GIVEN INSTRUCTION:
Turn the stretch of the material from its start through the line containing "Dot at: (279, 292)" into a numbered list, skipping any blank lines. Leave the pictures out.

RECORDED INFORMATION:
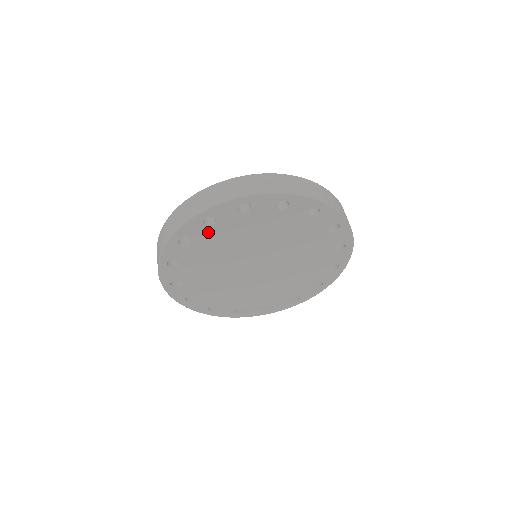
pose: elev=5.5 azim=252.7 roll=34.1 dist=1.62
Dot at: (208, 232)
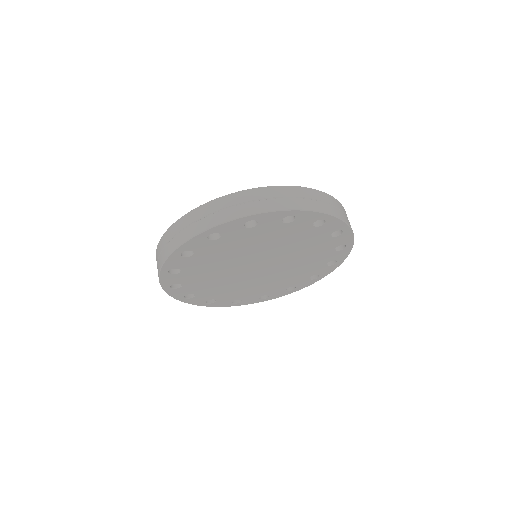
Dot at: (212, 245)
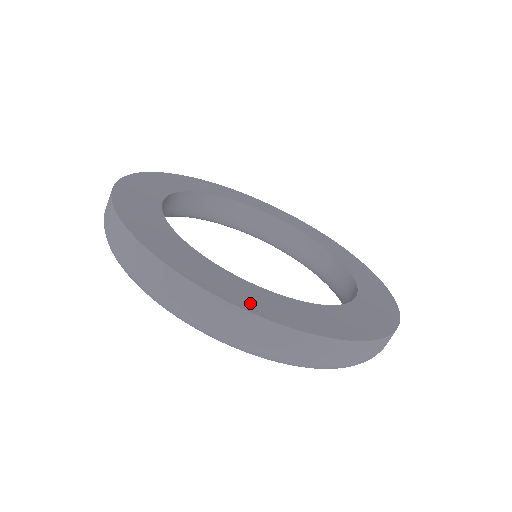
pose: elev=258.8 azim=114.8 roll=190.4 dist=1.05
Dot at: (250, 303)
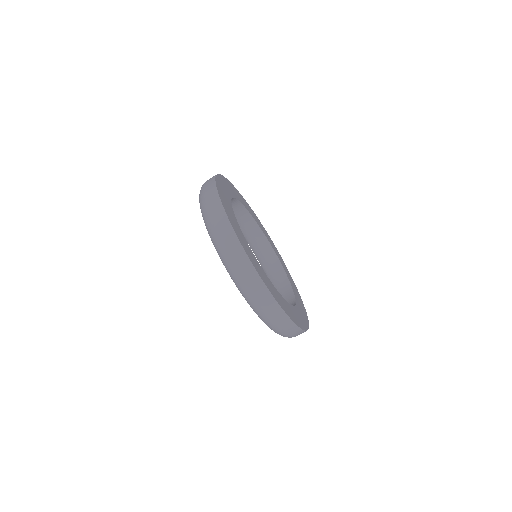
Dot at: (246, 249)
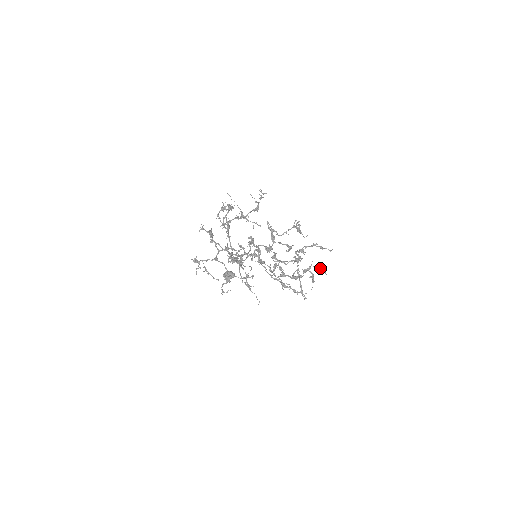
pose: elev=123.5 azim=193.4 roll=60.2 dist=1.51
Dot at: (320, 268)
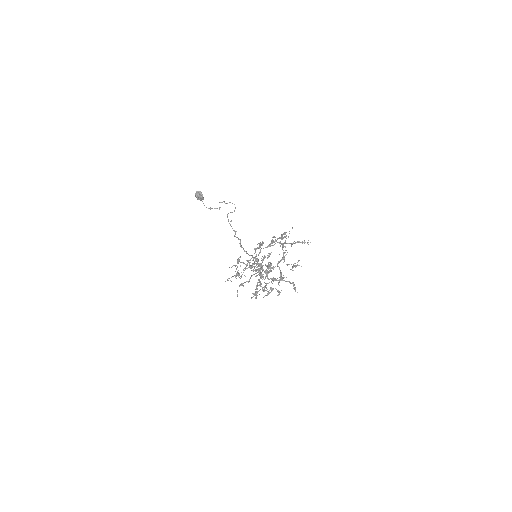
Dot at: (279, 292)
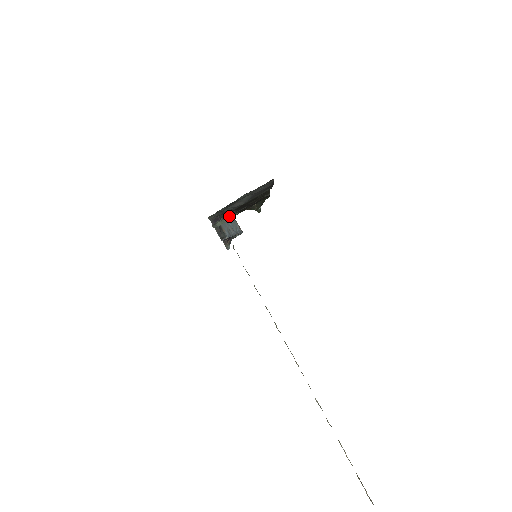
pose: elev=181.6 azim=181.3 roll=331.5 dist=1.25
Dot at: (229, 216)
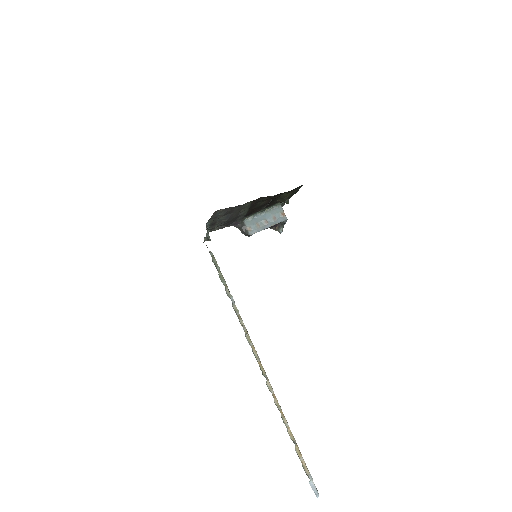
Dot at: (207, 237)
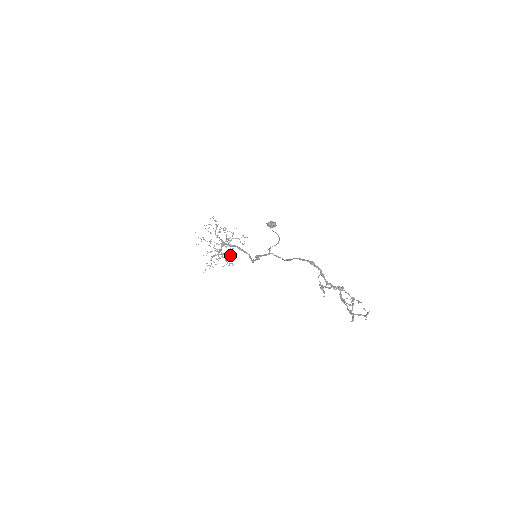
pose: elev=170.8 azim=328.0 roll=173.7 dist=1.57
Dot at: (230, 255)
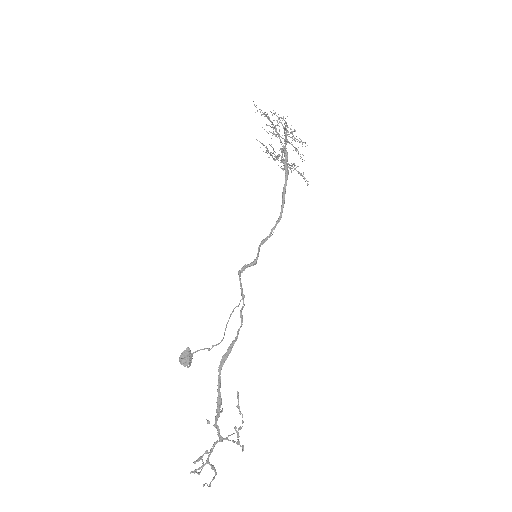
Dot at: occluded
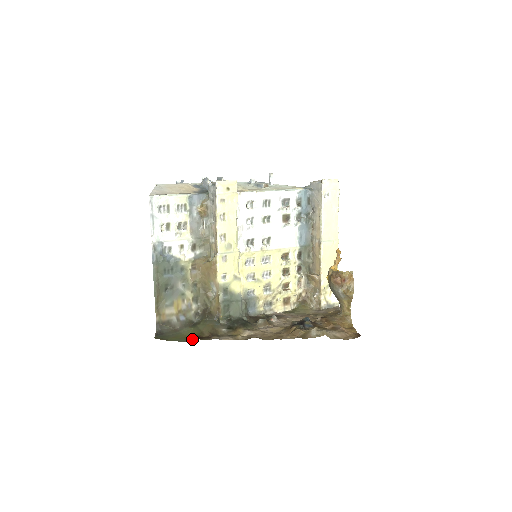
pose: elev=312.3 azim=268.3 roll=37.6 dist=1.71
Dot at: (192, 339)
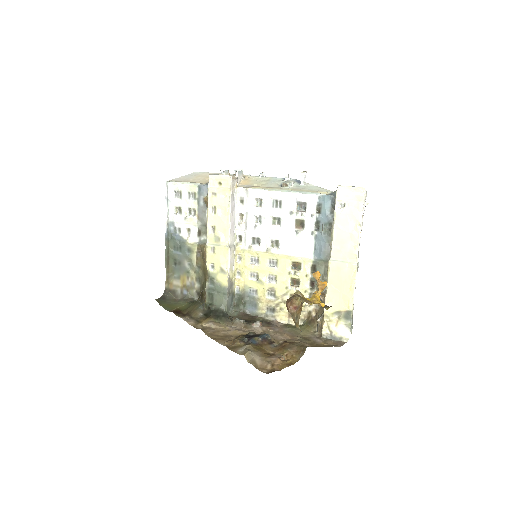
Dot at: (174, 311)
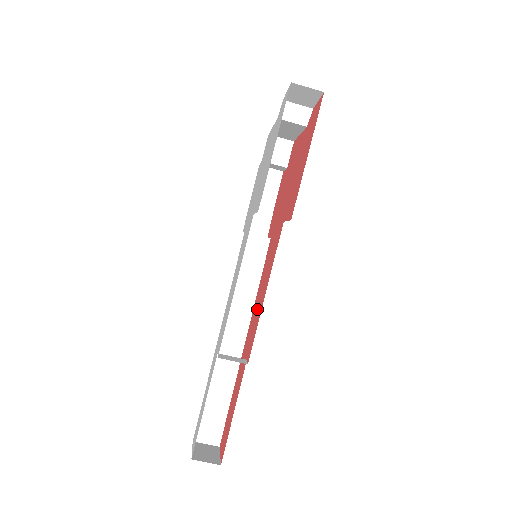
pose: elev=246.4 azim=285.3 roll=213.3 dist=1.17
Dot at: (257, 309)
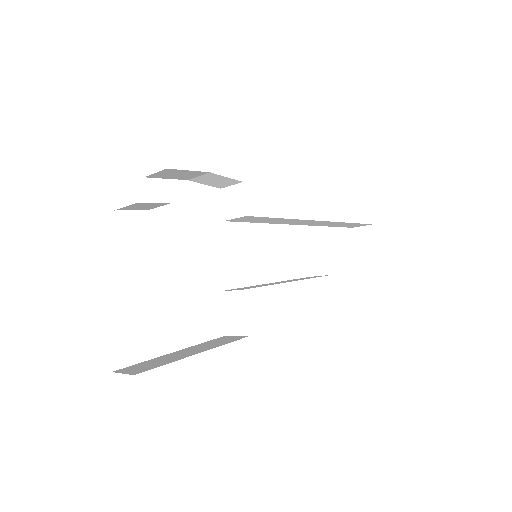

RESULT:
1. pose: elev=5.5 azim=252.7 roll=34.1 dist=1.62
2. Dot at: (208, 232)
3. Dot at: (212, 245)
4. pose: elev=258.8 azim=114.8 roll=190.4 dist=1.05
5. Dot at: (250, 303)
6. Dot at: (246, 249)
7. pose: elev=123.5 azim=193.4 roll=60.2 dist=1.51
8. Dot at: (320, 268)
9. Dot at: (279, 292)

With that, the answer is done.